Demonstrating Inertness for the Analysis of Nucleotides on the Agilent 1290 Infinity II Bio LC

Significance of the Topic

The inertness of a liquid chromatography system is essential for accurate analysis of metal-sensitive biomolecules such as nucleotides. Unwanted interactions between phosphate groups and metal surfaces can cause peak tailing, peak loss and poor reproducibility, undermining data quality in pharmaceutical, biochemical and environmental applications.

Objectives and Study Overview

This application note evaluates the inertness of the Agilent 1290 Infinity II Bio LC using a test mixture of adenosine (neutral control) and a nonhydrolyzable adenosine diphosphate analogue (AMPcP). By comparing peak area ratios for five consecutive injections, the study quantifies potential adsorption of phosphate-containing analytes to metal surfaces.
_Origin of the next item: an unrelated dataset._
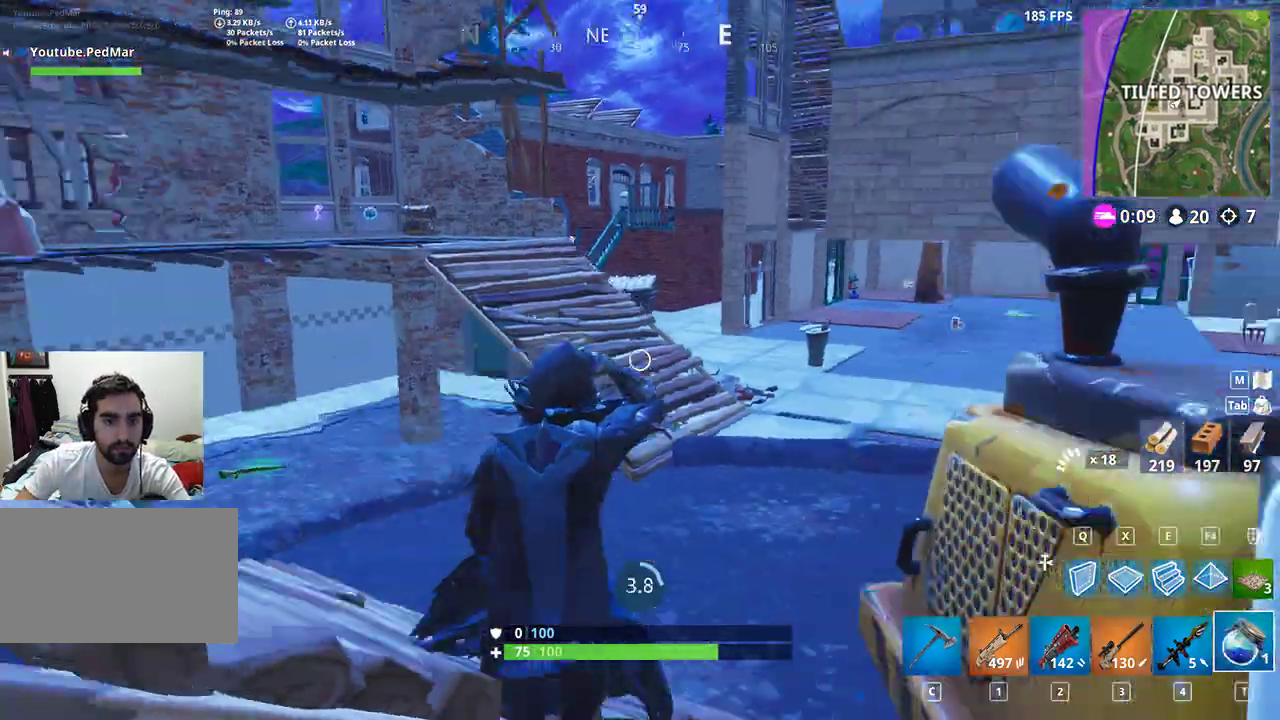
{"keys": [], "mouse": [], "events": []}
Methodology and Instrumentation

The system comprised:

• Agilent 1290 Infinity II Bio Flexible Pump (G7131A)
• Agilent 1290 Infinity II Bio Multisampler with sample thermostat (G7137A, option 101)
• Agilent 1290 Infinity II Multicolumn Thermostat with biocompatible heat exchanger (G7116B, G7116-60071)
• Agilent 1290 Infinity II Variable Wavelength Detector with biocompatible 2 µL flow cell (G7114B, G1314-60189)
• ACQUITY PREMIER HSS T3 column, 1.8 µm, 2.1×50 mm

Chromatographic conditions used a gradient from 5% to 95% acetonitrile with 10 mM ammonium acetate and 0.1% trifluoroacetic acid, at 0.4 mL/min, 35 °C, detection at 260 nm. The sample contained 7.6 nmol AMPcP and 8 nmol adenosine in ultrapure water.

Main Results and Discussion

Overlay of five injections showed highly consistent retention times (RSD < 0.1%) and peak areas (RSD < 0.5%). The AMPcP/adenosine area ratio averaged 0.95±0.01, indicating minimal adsorption of the phosphorylated analogue. These metrics confirm the system’s ability to handle iron-sensitive analytes without signal loss or distortion.

Benefits and Practical Applications

• Reliable quantification of nucleotides and other phosphate-bearing molecules
• Reduced peak tailing and improved peak shape for biochromatography
• High confidence in method reproducibility for QA/QC and research labs
• Compatibility with high salt, extreme pH and strong chaotropes without degradation

Future Trends and Applications

Emerging applications include analysis of phosphorylated peptides, glycan profiling and metal-binding small molecules. Further expansion may involve automation for high-throughput screening and integration with mass spectrometry for detailed structure elucidation.

Conclusion

The Agilent 1290 Infinity II Bio LC demonstrates outstanding inertness for nucleotide analysis, yielding consistent retention and area reproducibility while minimizing adsorption of phosphate groups. This low-adsorption platform enhances confidence in biochromatographic results and supports diverse analytical workflows.

References

1. Wakamatsu A et al. Mass Spectrometry Applications in Separation Sciences 2005, 28(14), 1823–1830.
2. Fekete S. LCGC Europe 2021, 34(6), 245–248.
3. Schneider S. Agilent Technologies application note, 5994–4392EN, 2021.
4. Patel A et al. Waters Corporation application note, 720007105EN, 2021.